(Material for this exercise):
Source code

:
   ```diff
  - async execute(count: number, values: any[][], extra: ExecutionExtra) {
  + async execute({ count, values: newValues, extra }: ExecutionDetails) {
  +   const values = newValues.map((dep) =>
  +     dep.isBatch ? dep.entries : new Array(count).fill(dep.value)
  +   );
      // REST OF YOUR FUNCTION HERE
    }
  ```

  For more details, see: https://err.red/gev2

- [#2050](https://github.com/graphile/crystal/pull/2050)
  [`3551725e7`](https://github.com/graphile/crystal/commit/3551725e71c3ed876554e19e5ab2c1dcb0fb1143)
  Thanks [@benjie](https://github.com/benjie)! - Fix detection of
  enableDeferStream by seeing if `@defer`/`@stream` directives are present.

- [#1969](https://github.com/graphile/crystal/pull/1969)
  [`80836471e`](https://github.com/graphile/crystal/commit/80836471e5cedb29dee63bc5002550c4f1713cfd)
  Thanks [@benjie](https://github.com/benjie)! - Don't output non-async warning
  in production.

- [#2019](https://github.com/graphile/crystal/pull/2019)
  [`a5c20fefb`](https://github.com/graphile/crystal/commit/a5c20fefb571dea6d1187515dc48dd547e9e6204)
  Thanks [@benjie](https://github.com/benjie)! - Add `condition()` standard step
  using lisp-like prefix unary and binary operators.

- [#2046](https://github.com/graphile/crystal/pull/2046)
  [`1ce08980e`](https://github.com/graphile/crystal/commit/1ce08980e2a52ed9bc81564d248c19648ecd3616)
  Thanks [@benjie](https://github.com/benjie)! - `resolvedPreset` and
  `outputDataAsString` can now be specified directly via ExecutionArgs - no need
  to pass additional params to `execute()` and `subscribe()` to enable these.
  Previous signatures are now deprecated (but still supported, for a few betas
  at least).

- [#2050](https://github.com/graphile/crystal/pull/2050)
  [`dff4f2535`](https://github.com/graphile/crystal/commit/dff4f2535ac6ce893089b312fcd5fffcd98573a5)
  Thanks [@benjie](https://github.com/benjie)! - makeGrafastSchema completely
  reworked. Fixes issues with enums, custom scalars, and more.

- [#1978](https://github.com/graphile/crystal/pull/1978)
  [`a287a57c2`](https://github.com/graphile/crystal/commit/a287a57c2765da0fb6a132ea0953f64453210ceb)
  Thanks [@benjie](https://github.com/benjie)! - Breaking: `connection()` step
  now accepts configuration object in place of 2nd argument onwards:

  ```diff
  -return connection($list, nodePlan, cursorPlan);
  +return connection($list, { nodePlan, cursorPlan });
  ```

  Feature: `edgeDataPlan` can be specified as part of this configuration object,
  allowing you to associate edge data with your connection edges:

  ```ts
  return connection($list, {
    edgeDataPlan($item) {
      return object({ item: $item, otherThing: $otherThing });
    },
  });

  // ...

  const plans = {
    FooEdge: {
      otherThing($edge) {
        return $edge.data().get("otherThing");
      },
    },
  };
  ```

(Exercise requirements):
Write an exact transcription of every entry above.

(Answer for this exercise):
Source code

:
   ```diff
  - async execute(count: number, values: any[][], extra: ExecutionExtra) {
  + async execute({ count, values: newValues, extra }: ExecutionDetails) {
  +   const values = newValues.map((dep) =>
  +     dep.isBatch ? dep.entries : new Array(count).fill(dep.value)
  +   );
      // REST OF YOUR FUNCTION HERE
    }
  ```

  For more details, see: https://err.red/gev2

- [#2050](https://github.com/graphile/crystal/pull/2050)
  [`3551725e7`](https://github.com/graphile/crystal/commit/3551725e71c3ed876554e19e5ab2c1dcb0fb1143)
  Thanks [@benjie](https://github.com/benjie)! - Fix detection of
  enableDeferStream by seeing if `@defer`/`@stream` directives are present.

- [#1969](https://github.com/graphile/crystal/pull/1969)
  [`80836471e`](https://github.com/graphile/crystal/commit/80836471e5cedb29dee63bc5002550c4f1713cfd)
  Thanks [@benjie](https://github.com/benjie)! - Don't output non-async warning
  in production.

- [#2019](https://github.com/graphile/crystal/pull/2019)
  [`a5c20fefb`](https://github.com/graphile/crystal/commit/a5c20fefb571dea6d1187515dc48dd547e9e6204)
  Thanks [@benjie](https://github.com/benjie)! - Add `condition()` standard step
  using lisp-like prefix unary and binary operators.

- [#2046](https://github.com/graphile/crystal/pull/2046)
  [`1ce08980e`](https://github.com/graphile/crystal/commit/1ce08980e2a52ed9bc81564d248c19648ecd3616)
  Thanks [@benjie](https://github.com/benjie)! - `resolvedPreset` and
  `outputDataAsString` can now be specified directly via ExecutionArgs - no need
  to pass additional params to `execute()` and `subscribe()` to enable these.
  Previous signatures are now deprecated (but still supported, for a few betas
  at least).

- [#2050](https://github.com/graphile/crystal/pull/2050)
  [`dff4f2535`](https://github.com/graphile/crystal/commit/dff4f2535ac6ce893089b312fcd5fffcd98573a5)
  Thanks [@benjie](https://github.com/benjie)! - makeGrafastSchema completely
  reworked. Fixes issues with enums, custom scalars, and more.

- [#1978](https://github.com/graphile/crystal/pull/1978)
  [`a287a57c2`](https://github.com/graphile/crystal/commit/a287a57c2765da0fb6a132ea0953f64453210ceb)
  Thanks [@benjie](https://github.com/benjie)! - Breaking: `connection()` step
  now accepts configuration object in place of 2nd argument onwards:

  ```diff
  -return connection($list, nodePlan, cursorPlan);
  +return connection($list, { nodePlan, cursorPlan });
  ```

  Feature: `edgeDataPlan` can be specified as part of this configuration object,
  allowing you to associate edge data with your connection edges:

  ```ts
  return connection($list, {
    edgeDataPlan($item) {
      return object({ item: $item, otherThing: $otherThing });
    },
  });

  // ...

  const plans = {
    FooEdge: {
      otherThing($edge) {
        return $edge.data().get("otherThing");
      },
    },
  };
  ```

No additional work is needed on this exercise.